Prabhudas Lilladher's research report on Hindustan Petroleum Corporation
We lower our FY23 estimates in view of Rs123bn losses in 9MFY23 and low probability of further government support with small tweak in FY24/25E earnings estimate by -0.4%/1.6%. Hindustan Petroleum Corporation (HPCL) reported better than expected Q3 results with EBITDA of Rs16.7bn (Q2: loss of Rs14.9bn; PLe loss of Rs 37.9bn) and PAT of Rs1.7bn (Q2: loss of Rs21.7bn; PLe loss of Rs48.4bn), due to better than expected marketing profitability.

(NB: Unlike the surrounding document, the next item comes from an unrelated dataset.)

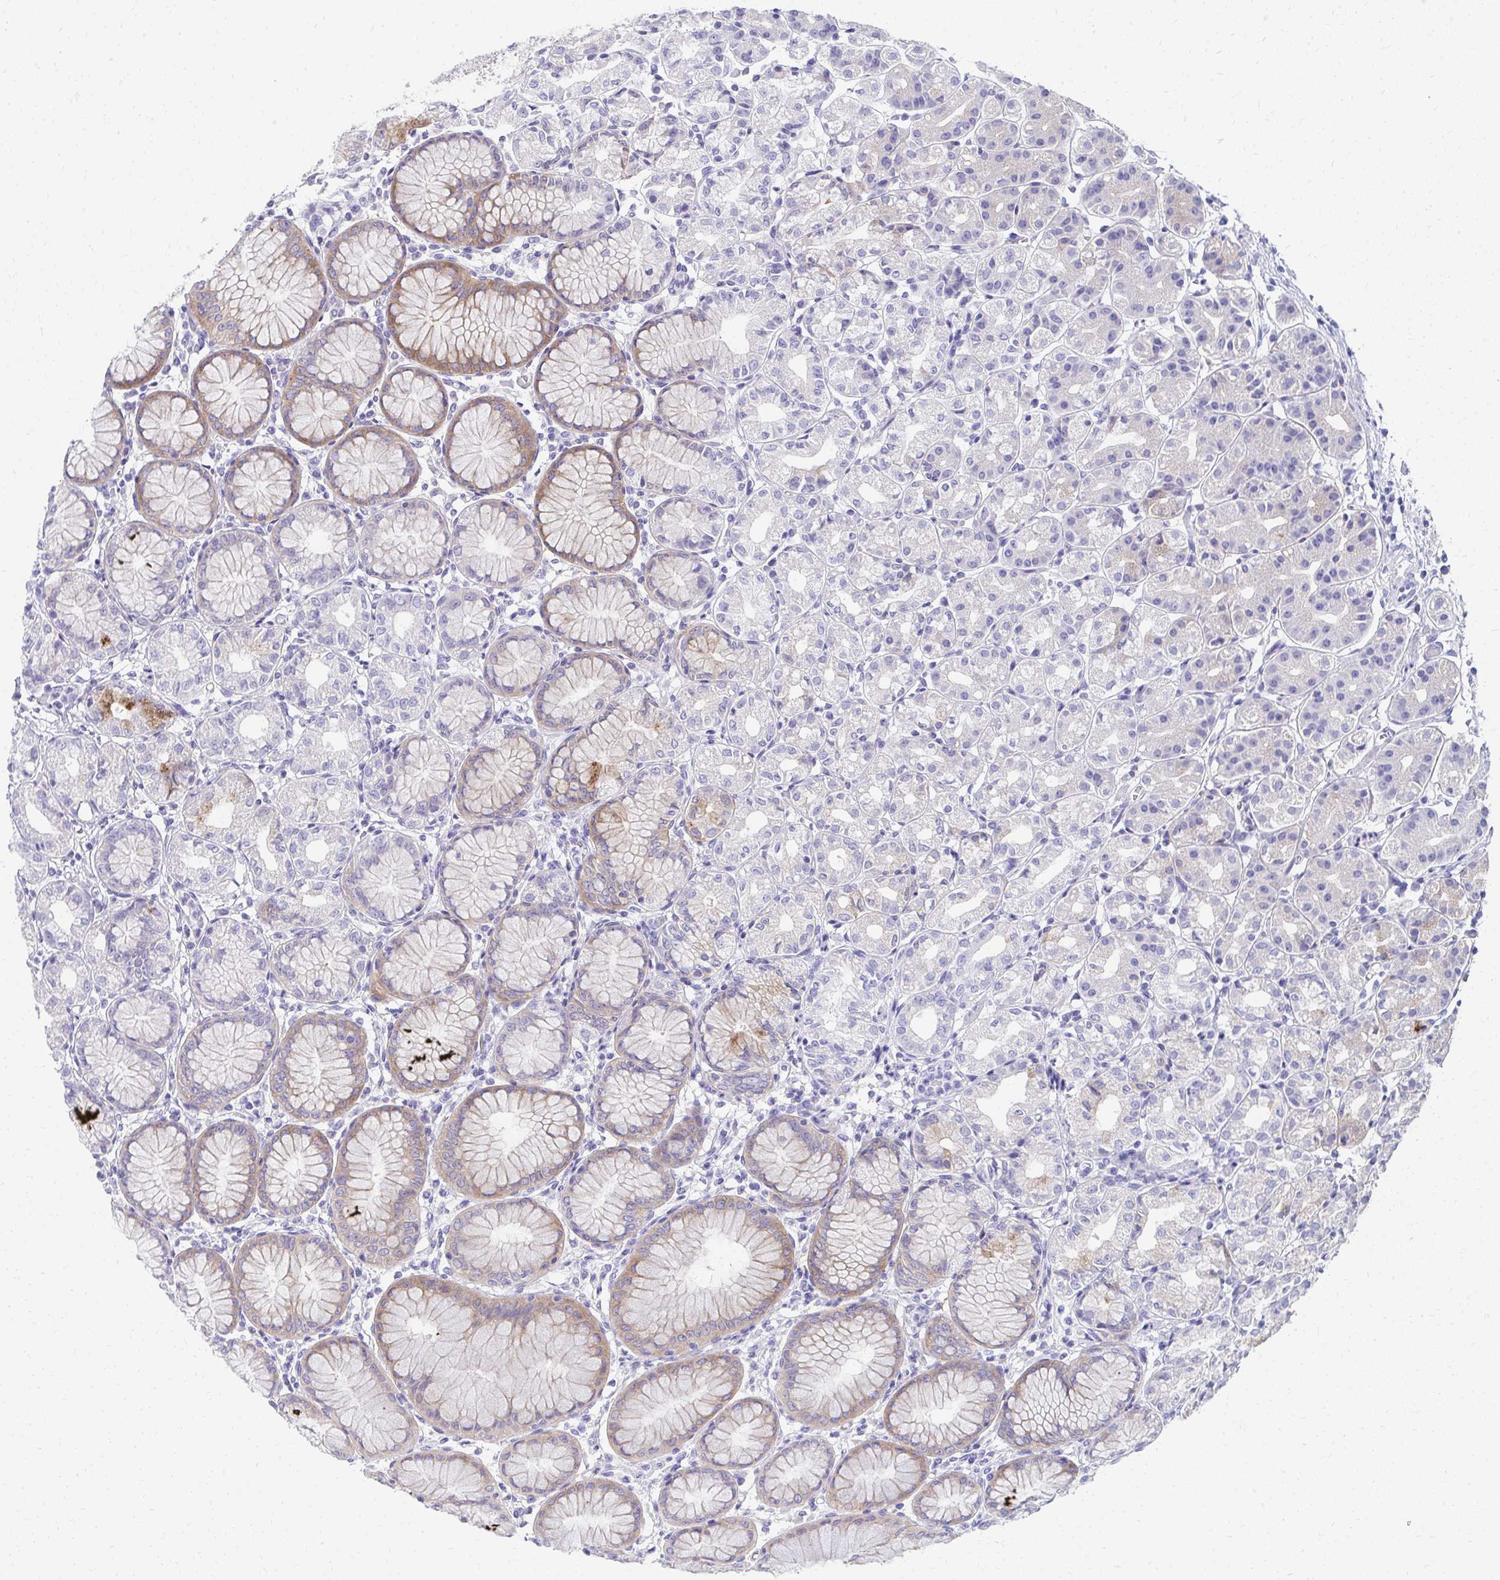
{"staining": {"intensity": "moderate", "quantity": "<25%", "location": "cytoplasmic/membranous"}, "tissue": "stomach", "cell_type": "Glandular cells", "image_type": "normal", "snomed": [{"axis": "morphology", "description": "Normal tissue, NOS"}, {"axis": "topography", "description": "Stomach"}], "caption": "High-power microscopy captured an IHC histopathology image of normal stomach, revealing moderate cytoplasmic/membranous staining in about <25% of glandular cells. Nuclei are stained in blue.", "gene": "SEC14L3", "patient": {"sex": "female", "age": 57}}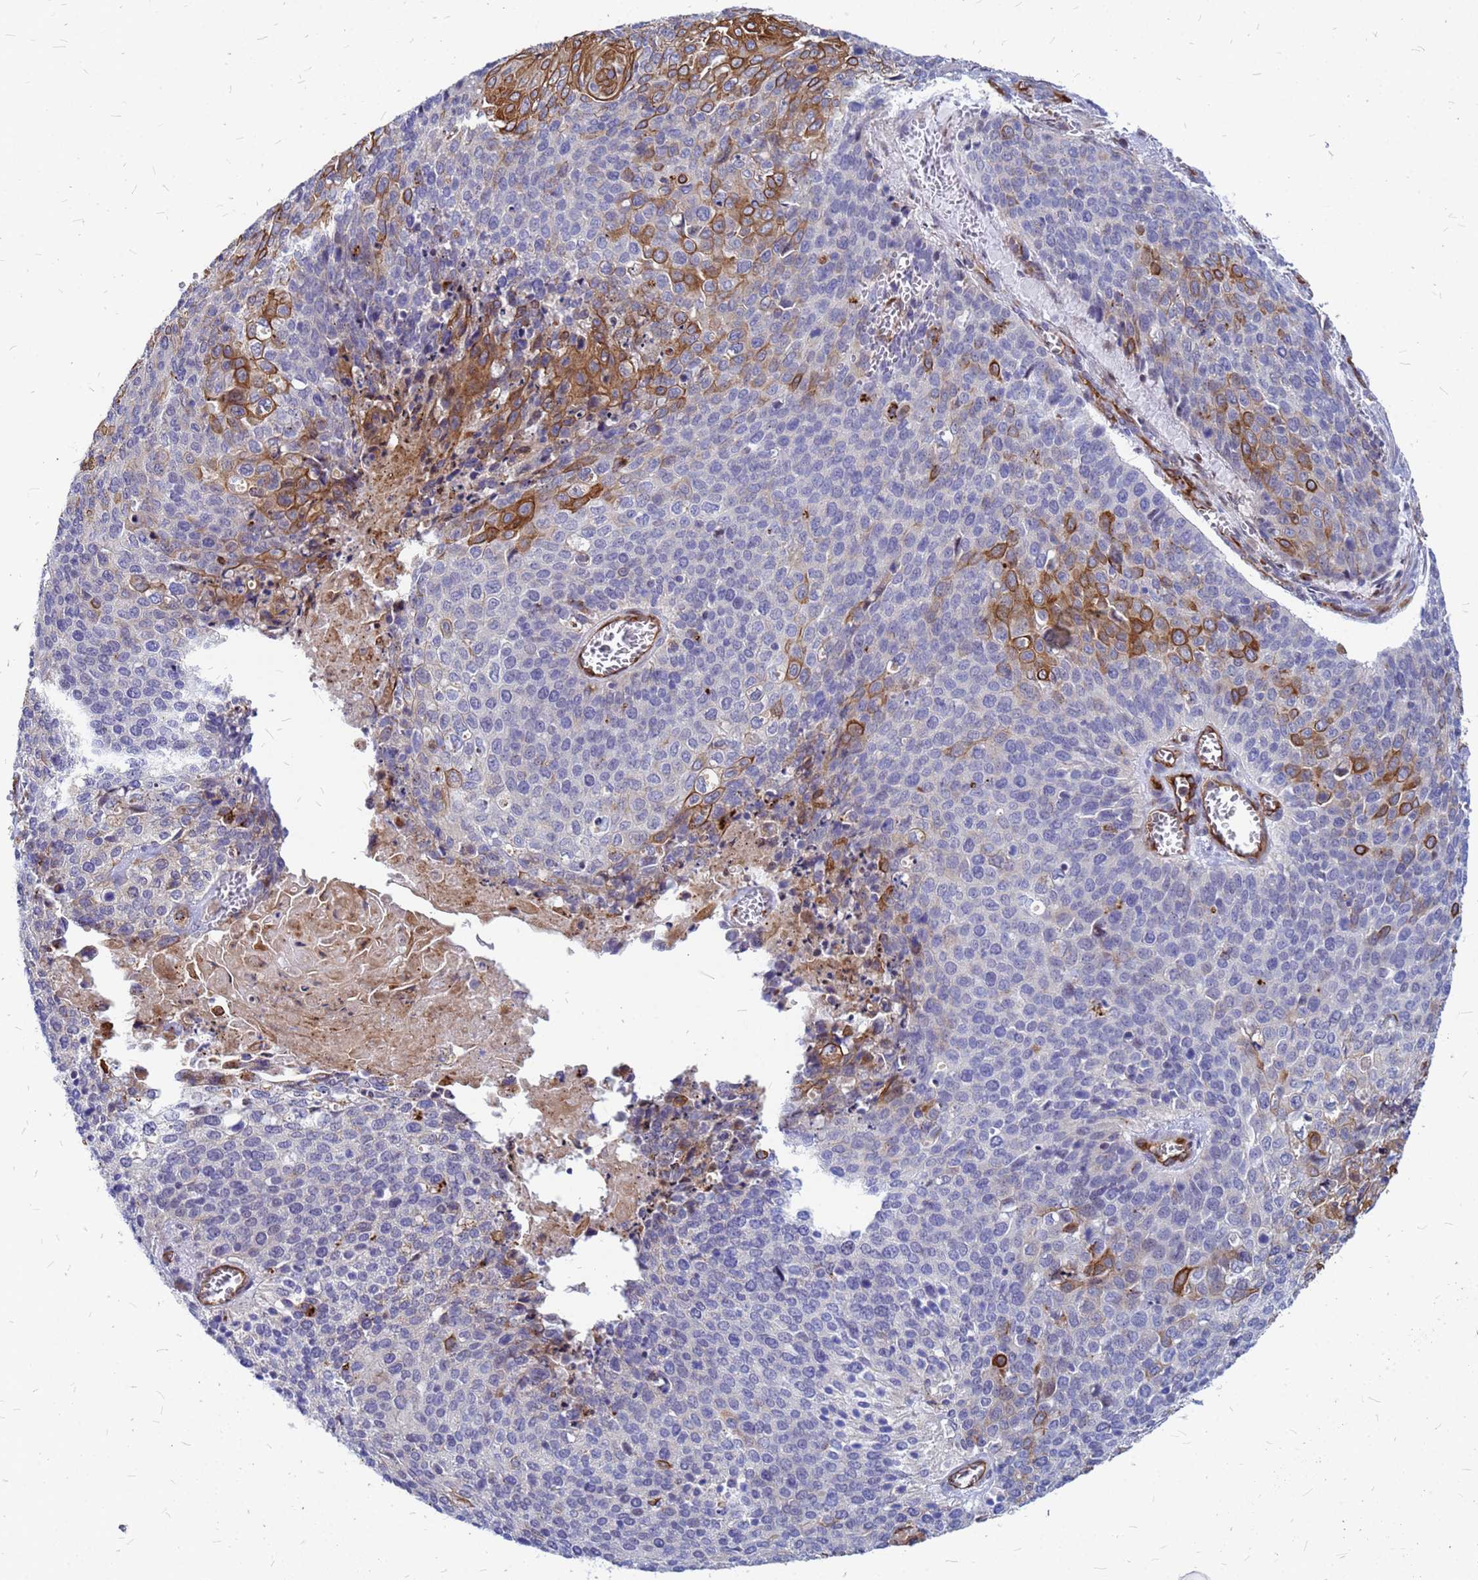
{"staining": {"intensity": "strong", "quantity": "<25%", "location": "cytoplasmic/membranous"}, "tissue": "cervical cancer", "cell_type": "Tumor cells", "image_type": "cancer", "snomed": [{"axis": "morphology", "description": "Squamous cell carcinoma, NOS"}, {"axis": "topography", "description": "Cervix"}], "caption": "A micrograph of cervical cancer stained for a protein shows strong cytoplasmic/membranous brown staining in tumor cells.", "gene": "NOSTRIN", "patient": {"sex": "female", "age": 39}}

Improving marketing environment along with strong GRMs will drive near term earning given 1) improved marketing margin (Rs1.8/ltr) post sharp correction in international diesel prices to ~$110 (recent peak of USD170/bbl) 2 firm refining product spreads due to ban on import of Russian oils 3) range bound oil prices due to global recessionary pressure and high interest rates, despite increased demand from China.
Outlook
We believe HPCL along with other OMCs, are all well placed to benefit from improving marketing situation and healthy refining profitability. Maintain ‘BUY’ with a PT of Rs310 (Rs350) based on 7x EV/E FY24E.